Following Monday’s discussion about stdlib release and API stability, I wanted to bring up a point about API design and consistency for the stats modules (with specifics from the distributions modules). I can also create an issue on github, but decided to post here, since it’s potentially a broader discussion not strictly related to one issue.
There’s some inconsistency in passed arguments for normal and exponential distributions. Consider the pdfs:
result =
pdf_normal (x, loc, scale)
result =
pdf_exp (x, lambda)
While the normal distribution procedure uses loc
and scale
(reminiscent of scipy) as opposed to mu and sigma, the exponential distribution procdedure uses lambda
rather than scale (, i.e. beta = 1/lambda
) and is missing loc
(though I appreciate that’s not needed as often as for normal distributions).

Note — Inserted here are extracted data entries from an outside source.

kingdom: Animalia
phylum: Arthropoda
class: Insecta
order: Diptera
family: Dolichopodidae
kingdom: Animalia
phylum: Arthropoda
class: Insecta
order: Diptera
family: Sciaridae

For comparison, scipy pdf arguments are as follows:
scipy.stats.norm.pdf(x, loc, scale)
scipy.stats.expon.pdf(x, loc, scale)
This brings up a broader question of API design. If the goal is to make it feel familiar to scipy users (as touched on in this discussion), sticking to location and scale makes sense. In this case, I’d suggest changing lambda to scale in the passed arguments. On the other hand, I found that while the scale and location convention creates consistency in arguments for different distributions, they also create some confusion (some not connecting normal distribution scale to standard deviation, for example, or taking scale and location parameters as statistically identical between distributions). It’s the reason I decided to stick with the more mathematical arguments for some of my older code I’m currently reworking into a stats lib, while adopting procedure naming conventions more reminiscent of scipy.

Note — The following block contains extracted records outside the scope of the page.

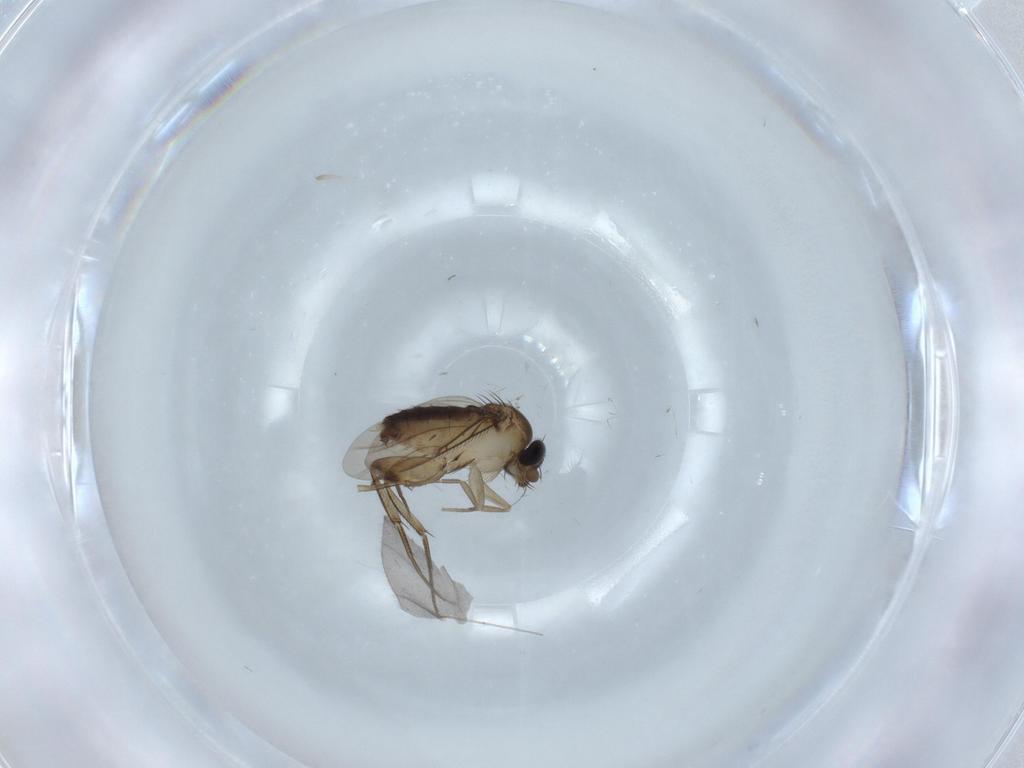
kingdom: Animalia
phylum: Arthropoda
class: Insecta
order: Diptera
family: Phoridae
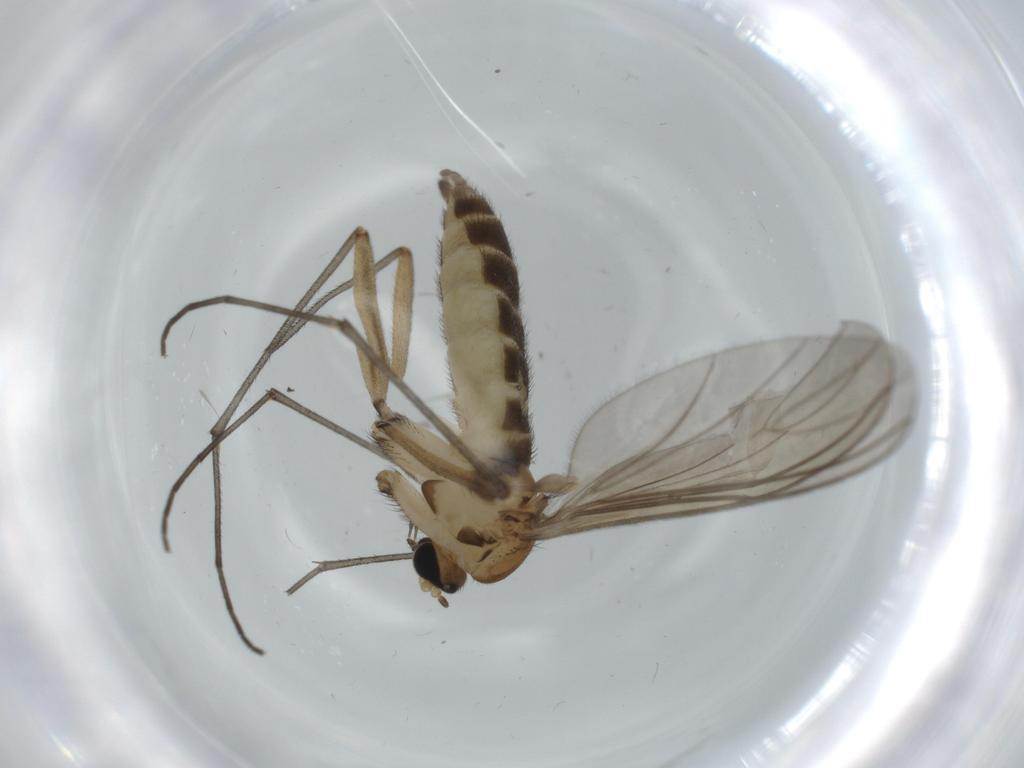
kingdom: Animalia
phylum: Arthropoda
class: Insecta
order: Diptera
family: Sciaridae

Perhaps it’s worth implementing several options, allowing users to (for example) pass either scale/beta or lambda? If you’re a scipy user with little background in statistics, scale will be intuitive and lambda potentiall confusing; if you come into it from the other side, it may be the other way around. However, there’s always the risk of things getting too bloated then. Anyway, this may be worth discussing.